How An Independent Truck Owner Should Replace The Mud Flaps On A Semi-Truck Cab To Meet State Laws
Mud flaps are required in most states for large commercial vehicles traveling the highways. The mud flaps help limit the amount of mist that gets kicked up into the air by the tires on a semi-truck driving over wet roads. The mist is a road hazard that can blind drivers passing or following behind the trucks and can lead to accidents. If you get caught with missing or broken flaps, you will face getting a ticket and a fine in most states. Independent truck owners who are responsible for the maintenance of their vehicle can easily replace the mud flaps by themselves to save money on maintenance costs. Here is how you can replace the mud flaps on the back of your semi-truck cab while making sure you are adhering to the state laws.
Remove Old Flaps
You’ll need a ratchet set with sockets and a large wrench to remove the flaps. The flaps are bolted to the mud flap bracket at the end of the back wheel.
Purchase New Flaps
Every state has its own regulations on what can and cannot be on the flaps. Some states like Michigan do not allow things like reflectors and lights to hang on the flap. The concern is that the reflectors and lights can break off while you are driving down the highway and those parts can damage other vehicles and/or cause other drivers to lose control of their vehicle. In other states, there are no such requirements. To make sure you stay in compliance with all applicable laws in the areas you are going to drive your semi-truck, you need to learn what the laws are regarding the style of flaps you need to have to stay in compliance in those areas.
Install New Flaps
The laws regarding how to install the flaps also vary from state to state. Some states don’t even require flaps while they are mandated in neighboring states. You should choose the state with the strictest laws that you will be driving in and through to determine how you will install the flaps. For example, Texas requires the flaps to be no more than eight inches above the roadway while Alaska allows for 14 inches. So, if you expect to drive from Texas to Alaska, you should make sure the bottom of the flaps is no more than eight inches above the roadway to be in compliance in both states.
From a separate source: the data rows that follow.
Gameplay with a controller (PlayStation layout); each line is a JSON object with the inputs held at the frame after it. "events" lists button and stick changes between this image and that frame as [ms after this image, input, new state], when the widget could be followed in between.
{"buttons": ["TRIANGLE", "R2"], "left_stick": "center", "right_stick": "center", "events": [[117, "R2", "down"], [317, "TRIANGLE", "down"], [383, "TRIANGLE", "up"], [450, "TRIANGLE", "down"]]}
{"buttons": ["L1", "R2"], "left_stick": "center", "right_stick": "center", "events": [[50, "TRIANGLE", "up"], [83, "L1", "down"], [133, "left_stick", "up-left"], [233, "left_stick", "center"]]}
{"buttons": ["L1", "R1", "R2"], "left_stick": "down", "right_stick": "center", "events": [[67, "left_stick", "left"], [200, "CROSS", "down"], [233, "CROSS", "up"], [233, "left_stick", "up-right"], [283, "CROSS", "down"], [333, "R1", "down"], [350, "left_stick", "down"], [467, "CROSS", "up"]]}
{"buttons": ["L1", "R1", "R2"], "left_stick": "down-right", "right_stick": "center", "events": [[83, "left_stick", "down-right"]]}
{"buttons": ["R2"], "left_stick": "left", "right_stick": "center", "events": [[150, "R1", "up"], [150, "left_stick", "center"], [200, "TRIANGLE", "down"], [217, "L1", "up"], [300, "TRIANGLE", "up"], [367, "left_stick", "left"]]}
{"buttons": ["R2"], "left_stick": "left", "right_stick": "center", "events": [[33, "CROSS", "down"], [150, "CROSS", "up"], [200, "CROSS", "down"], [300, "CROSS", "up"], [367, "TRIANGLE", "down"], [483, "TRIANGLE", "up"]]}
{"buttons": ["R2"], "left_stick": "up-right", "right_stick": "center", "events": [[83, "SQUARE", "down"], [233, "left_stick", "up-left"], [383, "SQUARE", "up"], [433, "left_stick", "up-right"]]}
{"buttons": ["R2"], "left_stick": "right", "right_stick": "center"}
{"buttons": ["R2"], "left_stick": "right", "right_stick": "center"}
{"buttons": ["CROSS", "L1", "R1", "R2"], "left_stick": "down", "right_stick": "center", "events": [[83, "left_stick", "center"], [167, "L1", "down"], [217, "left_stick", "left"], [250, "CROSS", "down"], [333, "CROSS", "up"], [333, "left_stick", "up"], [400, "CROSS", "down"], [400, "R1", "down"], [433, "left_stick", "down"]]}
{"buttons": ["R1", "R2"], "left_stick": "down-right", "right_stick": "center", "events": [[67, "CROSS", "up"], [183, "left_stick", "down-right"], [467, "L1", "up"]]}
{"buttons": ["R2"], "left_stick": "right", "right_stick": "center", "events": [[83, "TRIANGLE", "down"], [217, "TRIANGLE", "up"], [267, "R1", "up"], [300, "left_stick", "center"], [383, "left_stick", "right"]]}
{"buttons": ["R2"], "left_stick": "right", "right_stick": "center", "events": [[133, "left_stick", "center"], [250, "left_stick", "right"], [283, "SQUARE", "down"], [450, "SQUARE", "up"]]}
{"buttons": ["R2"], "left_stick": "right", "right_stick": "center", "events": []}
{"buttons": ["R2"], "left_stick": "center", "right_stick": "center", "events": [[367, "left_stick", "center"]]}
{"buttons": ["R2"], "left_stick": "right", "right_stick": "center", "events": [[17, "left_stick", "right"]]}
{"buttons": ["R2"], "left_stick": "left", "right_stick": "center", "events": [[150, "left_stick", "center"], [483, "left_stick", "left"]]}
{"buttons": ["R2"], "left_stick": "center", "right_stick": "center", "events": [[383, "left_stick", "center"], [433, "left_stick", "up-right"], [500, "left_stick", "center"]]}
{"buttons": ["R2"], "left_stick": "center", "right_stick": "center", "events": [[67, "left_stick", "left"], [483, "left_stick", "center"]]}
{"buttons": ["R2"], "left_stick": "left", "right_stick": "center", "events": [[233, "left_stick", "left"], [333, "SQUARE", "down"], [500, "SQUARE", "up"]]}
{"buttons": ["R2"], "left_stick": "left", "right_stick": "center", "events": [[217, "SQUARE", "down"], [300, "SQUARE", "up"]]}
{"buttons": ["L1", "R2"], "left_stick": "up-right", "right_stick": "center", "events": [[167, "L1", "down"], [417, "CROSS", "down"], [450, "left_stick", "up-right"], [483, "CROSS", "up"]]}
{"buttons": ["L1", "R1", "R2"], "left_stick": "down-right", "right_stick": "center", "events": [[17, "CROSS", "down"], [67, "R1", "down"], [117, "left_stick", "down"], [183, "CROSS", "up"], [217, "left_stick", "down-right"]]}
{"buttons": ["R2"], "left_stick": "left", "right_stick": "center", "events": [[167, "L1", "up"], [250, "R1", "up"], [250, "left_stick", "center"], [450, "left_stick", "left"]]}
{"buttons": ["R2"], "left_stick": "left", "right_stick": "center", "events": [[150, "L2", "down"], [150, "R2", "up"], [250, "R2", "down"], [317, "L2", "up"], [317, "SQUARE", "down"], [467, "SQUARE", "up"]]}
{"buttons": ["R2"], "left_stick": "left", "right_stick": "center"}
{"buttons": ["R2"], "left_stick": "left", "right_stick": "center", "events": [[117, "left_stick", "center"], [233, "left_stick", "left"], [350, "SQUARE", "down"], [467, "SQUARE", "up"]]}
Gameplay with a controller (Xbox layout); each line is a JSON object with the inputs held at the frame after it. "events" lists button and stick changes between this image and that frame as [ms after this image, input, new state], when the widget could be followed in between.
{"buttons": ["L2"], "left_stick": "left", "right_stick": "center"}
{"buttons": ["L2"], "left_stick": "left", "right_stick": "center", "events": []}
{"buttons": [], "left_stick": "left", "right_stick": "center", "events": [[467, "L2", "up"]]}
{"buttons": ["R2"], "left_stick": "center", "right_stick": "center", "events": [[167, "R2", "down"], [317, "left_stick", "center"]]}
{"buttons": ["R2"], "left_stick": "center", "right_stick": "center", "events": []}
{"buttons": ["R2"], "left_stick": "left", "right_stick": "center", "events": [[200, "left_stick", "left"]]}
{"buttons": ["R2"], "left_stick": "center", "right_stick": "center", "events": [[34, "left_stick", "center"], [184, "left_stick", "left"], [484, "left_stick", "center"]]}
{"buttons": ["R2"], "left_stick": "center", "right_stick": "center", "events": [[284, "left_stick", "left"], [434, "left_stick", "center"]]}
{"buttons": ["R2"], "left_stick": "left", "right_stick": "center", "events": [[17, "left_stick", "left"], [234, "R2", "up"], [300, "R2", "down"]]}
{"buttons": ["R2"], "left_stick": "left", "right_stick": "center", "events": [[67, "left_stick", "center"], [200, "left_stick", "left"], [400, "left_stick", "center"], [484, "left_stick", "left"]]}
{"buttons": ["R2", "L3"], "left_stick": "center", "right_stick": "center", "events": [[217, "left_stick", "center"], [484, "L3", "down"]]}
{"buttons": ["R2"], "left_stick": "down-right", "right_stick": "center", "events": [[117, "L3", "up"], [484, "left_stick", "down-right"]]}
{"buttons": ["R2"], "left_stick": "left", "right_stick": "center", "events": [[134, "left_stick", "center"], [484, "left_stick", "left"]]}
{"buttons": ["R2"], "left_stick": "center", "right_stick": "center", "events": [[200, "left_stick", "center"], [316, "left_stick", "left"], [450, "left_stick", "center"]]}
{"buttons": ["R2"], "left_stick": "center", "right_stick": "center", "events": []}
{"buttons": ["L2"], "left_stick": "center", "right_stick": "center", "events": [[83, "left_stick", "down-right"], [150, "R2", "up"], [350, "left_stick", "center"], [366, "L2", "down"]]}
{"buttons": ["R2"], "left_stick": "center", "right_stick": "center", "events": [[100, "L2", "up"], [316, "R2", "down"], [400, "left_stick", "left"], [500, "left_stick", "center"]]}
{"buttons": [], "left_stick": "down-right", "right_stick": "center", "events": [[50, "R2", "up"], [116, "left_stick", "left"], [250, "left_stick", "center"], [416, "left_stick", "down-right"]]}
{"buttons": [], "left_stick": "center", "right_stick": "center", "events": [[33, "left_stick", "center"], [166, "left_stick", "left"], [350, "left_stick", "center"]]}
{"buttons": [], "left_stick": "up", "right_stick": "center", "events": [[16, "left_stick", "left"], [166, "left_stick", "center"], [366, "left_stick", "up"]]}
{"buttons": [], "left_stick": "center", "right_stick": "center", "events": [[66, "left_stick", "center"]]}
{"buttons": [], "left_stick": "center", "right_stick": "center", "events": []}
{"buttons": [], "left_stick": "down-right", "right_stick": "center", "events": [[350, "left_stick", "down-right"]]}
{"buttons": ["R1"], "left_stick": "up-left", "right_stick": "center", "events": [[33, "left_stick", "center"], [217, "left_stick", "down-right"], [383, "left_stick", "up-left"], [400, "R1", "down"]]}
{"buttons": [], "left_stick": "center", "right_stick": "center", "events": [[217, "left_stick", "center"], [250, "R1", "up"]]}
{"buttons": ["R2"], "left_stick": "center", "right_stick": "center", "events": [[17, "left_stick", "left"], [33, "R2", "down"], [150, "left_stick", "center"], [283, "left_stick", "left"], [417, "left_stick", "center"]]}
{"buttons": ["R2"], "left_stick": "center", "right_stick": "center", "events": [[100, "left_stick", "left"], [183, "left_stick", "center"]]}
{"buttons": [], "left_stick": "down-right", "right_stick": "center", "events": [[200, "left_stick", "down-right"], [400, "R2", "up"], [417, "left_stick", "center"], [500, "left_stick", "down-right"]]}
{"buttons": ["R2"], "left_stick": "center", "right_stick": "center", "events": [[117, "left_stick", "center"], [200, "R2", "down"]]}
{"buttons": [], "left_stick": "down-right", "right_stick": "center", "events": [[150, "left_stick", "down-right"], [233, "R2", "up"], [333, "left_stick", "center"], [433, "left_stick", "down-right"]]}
The flaps are typically not allowed to extend past the tires and out into the lane when driving.
Once you have determined the states laws for the areas you’ll be driving. You can bolt the new flaps to the bracket. Use a measuring tape to make sure you have the flaps at the right length and width to meet the laws in each state. For more information, contact local professionals like King George Truck & Tire Center.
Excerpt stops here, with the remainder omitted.